ApoE4 impairs fluorescence recovery in the ER and Golgi apparatus in Neuro-2a cells as determined by fluorescence recovery after photobleaching. Cells expressing EGFP-apoE3 or EGFP-apoE4 were exposed to a laser to photobleach the fusion proteins in the ER or Golgi apparatus and then followed for recovery over a period of 60 s. (A) Fluorescence recovery is decreased in the EGFP-apoE4-expressing cells compared with EGFP-apoE3-expressing cells. The bar graph reports data as a percent of the immobile fraction, which reflects the impaired trafficking of apoE4 (mean ± SD; p < 0.001). (B) The impaired trafficking of apoE4 is reversed in the apoE4-R61T mutant, which lacks domain interaction.
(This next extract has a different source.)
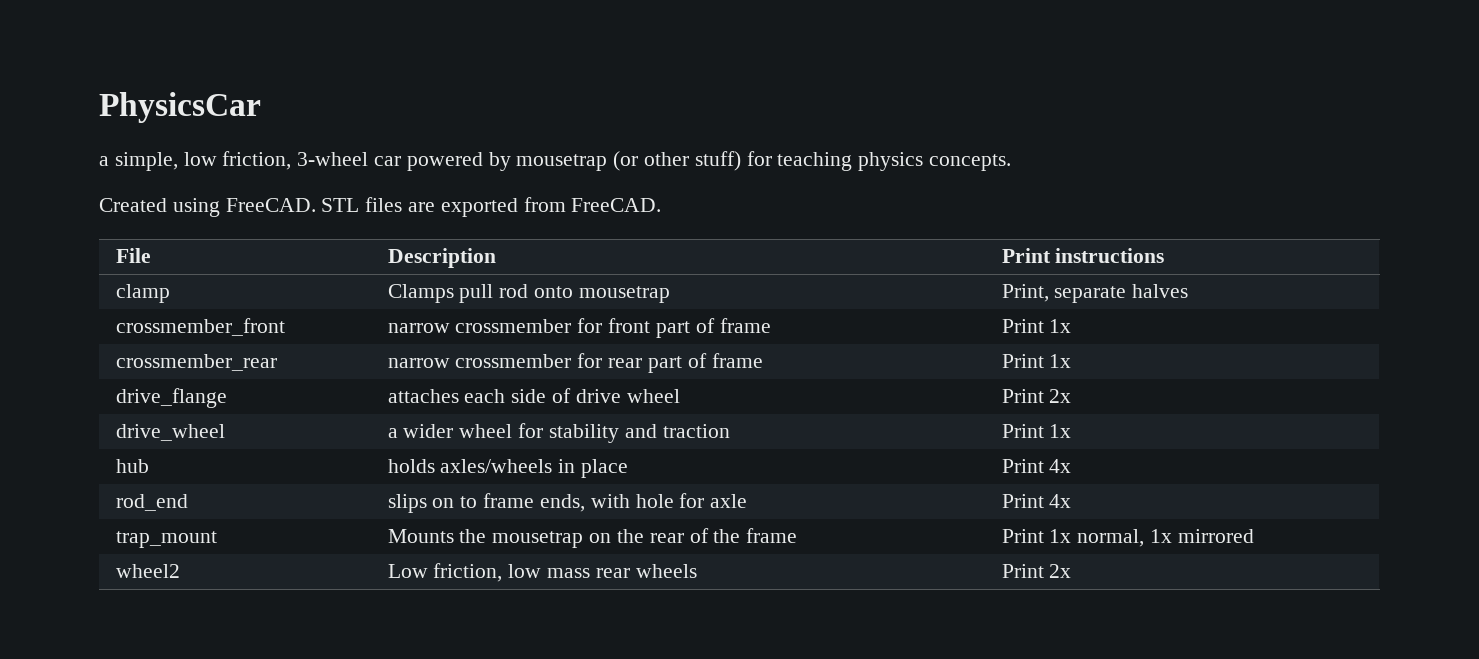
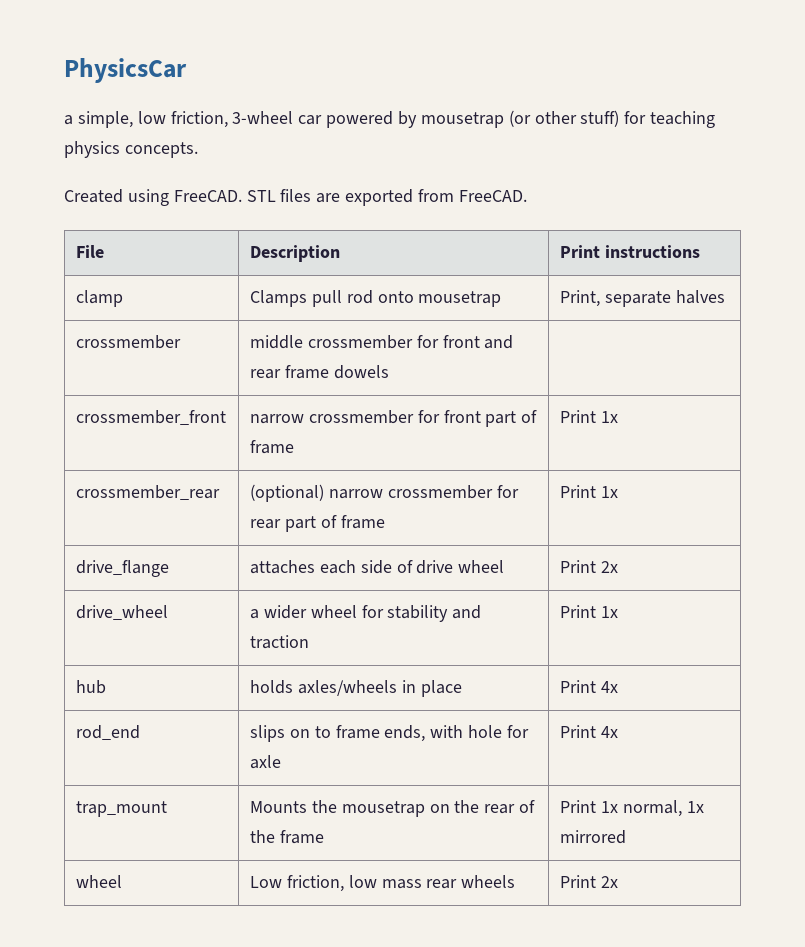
(1189, 291) none -> [75,335,181,349] [249,335,514,349] [249,365,389,379] // crossmember | middle crossmember for front and rear frame dowels |
(277, 362) none -> [249,484,324,502] (optional)
[115,564,180,578] wheel2 -> [75,875,122,888] wheel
ApoE4-R61T behaves like apoE3 (mean ± SD; p < 0.001). (C) Treatment of apoE4-expressing cells with 3 (100 nM) restored the trafficking of apoE4 through the ER and Golgi apparatus. 3 does not affect the trafficking of apoE3 or apoE4-R61T (see ref. for details). Modified from figure originally published in Brodbeck J et al. Structure-dependent impairment of intracellular apolipoprotein E4 trafficking and its detrimental effects are rescued by small-molecule structure correctors. J. Biol. Chem. 2011, 286:17217–17226. © the American Society for Biochemistry and Molecular Biology.